Selon « El Pais », cette phrase illustre le malaise de l’Algérie à l’égard de la politique extérieure des successifs gouvernements socialistes depuis six ans, d’où la hausse de 20 pc du gaz algérien à destination de l’Espagne, décrétée de façon unilatérale.
« D’aucuns estiment que cette hausse subite du gaz algérien serait en relation avec les commentaires faits par Zapatero durant sa dernière visite au Maroc », selon une note confidentielle de l’ambassadeur US, Eduardo Aguirre.
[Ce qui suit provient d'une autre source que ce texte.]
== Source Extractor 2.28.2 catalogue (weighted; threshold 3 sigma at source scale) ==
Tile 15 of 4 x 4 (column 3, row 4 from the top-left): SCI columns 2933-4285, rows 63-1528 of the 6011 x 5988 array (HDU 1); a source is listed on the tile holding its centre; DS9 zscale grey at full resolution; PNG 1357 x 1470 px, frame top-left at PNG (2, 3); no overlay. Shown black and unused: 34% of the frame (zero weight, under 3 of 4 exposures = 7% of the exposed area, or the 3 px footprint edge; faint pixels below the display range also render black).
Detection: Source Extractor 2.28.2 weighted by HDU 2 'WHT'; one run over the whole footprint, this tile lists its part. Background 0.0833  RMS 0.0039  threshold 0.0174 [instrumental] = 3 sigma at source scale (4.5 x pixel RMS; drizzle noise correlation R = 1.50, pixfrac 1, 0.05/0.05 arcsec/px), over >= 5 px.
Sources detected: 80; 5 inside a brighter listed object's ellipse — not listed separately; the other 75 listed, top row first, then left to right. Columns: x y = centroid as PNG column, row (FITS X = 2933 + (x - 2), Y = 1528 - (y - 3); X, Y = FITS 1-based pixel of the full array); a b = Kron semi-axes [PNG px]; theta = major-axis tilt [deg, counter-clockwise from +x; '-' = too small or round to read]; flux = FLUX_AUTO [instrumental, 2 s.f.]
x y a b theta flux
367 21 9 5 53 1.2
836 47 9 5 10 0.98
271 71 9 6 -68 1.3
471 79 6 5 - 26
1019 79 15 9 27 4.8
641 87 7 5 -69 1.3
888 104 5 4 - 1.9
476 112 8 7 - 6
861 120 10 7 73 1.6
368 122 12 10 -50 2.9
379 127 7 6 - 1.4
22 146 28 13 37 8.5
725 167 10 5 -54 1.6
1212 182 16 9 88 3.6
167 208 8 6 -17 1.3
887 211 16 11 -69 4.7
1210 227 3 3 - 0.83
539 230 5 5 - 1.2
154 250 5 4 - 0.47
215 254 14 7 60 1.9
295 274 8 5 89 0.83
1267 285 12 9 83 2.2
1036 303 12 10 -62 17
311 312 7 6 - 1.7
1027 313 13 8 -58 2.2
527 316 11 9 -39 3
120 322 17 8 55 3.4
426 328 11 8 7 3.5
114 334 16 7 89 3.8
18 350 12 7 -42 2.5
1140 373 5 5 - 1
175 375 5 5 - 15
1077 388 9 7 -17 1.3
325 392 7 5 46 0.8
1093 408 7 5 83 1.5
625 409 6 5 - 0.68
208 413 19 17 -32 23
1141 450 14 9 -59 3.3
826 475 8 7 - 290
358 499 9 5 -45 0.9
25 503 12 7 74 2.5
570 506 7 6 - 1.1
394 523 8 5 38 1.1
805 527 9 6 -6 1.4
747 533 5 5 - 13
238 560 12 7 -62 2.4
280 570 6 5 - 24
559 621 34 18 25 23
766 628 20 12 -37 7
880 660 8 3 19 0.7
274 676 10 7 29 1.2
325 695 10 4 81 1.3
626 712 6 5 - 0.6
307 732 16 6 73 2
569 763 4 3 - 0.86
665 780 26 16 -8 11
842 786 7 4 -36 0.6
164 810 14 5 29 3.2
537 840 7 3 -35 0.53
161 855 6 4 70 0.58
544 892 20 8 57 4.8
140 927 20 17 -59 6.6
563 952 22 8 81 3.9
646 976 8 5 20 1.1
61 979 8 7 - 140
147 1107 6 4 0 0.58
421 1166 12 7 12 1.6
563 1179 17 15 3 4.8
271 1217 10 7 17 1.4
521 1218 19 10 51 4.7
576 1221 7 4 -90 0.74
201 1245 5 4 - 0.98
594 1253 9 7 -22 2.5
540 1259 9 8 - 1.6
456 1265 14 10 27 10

L’Espagne propose au Maroc de l’aider à élaborer sa proposition d’Autonomie
Après avoir rejeté le plan de James Baker pour le Sahara qui avait obtenu l’aval du conseil de sécurité de l’ONU, Rabat est arrivée à la conclusion qu’il ne suffisait plus de dire « Non » et qu’elle devait présenter une contre-proposition à savoir son projet d’autonomie qui est sorti au grand jour en 2007.
Dès les premiers moments, l’Espagne a appuyé le Maroc dans cette direction. « Le Maroc doit présenter un plan crédible d’autonomie », aurait affirmé l’ambassadeur espagnol à Rabat, Luis Planas à son homologue américain, Thomas Riley en 2006. « Mais avant de se prononcer sur ce plan, le gouvernement espagnol doit d’abord l’examiner. Mais entre temps, il aidera le Maroc à se sentir à l’aise et l’appuiera à rédiger un projet sérieux », toujours selon Planas.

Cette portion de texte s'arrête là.